ABOUT THIS TASK: Note each line in the data below that holds "eines", and copy it.

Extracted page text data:

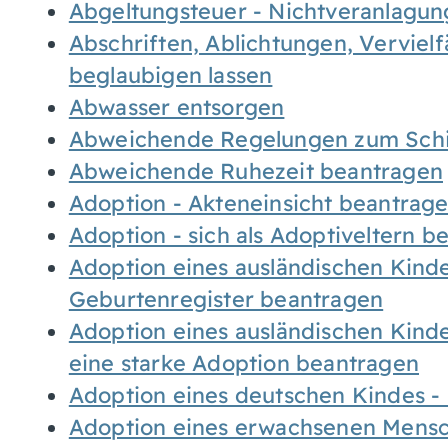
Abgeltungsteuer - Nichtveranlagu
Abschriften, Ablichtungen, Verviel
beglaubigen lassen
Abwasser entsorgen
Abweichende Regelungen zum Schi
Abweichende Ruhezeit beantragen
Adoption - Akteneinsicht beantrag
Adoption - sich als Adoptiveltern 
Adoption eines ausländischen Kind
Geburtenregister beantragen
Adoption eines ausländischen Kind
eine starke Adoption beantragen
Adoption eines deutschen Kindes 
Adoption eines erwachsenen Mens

---

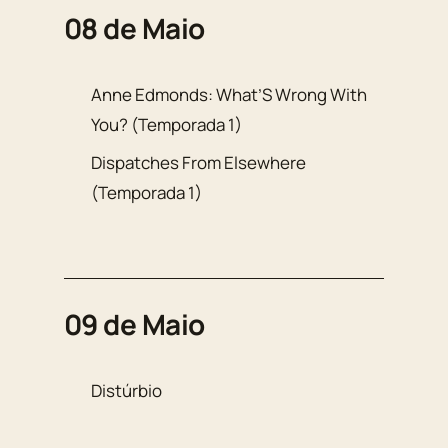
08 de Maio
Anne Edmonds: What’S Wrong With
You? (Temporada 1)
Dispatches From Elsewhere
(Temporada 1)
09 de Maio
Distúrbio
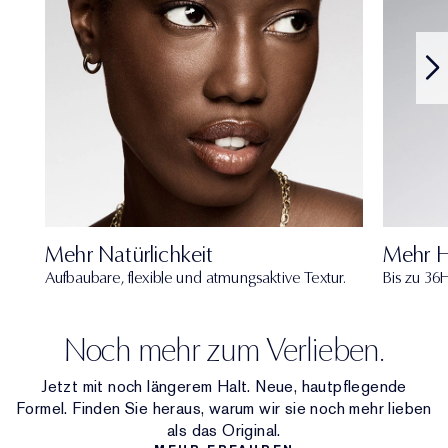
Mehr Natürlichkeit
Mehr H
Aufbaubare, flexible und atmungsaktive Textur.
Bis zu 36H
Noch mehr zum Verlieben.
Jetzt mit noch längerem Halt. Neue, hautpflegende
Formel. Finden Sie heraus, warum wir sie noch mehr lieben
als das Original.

FINISHED EXERCISE:
Adoption eines ausländischen Kind
Adoption eines ausländischen Kind
Adoption eines deutschen Kindes 
Adoption eines erwachsenen Mens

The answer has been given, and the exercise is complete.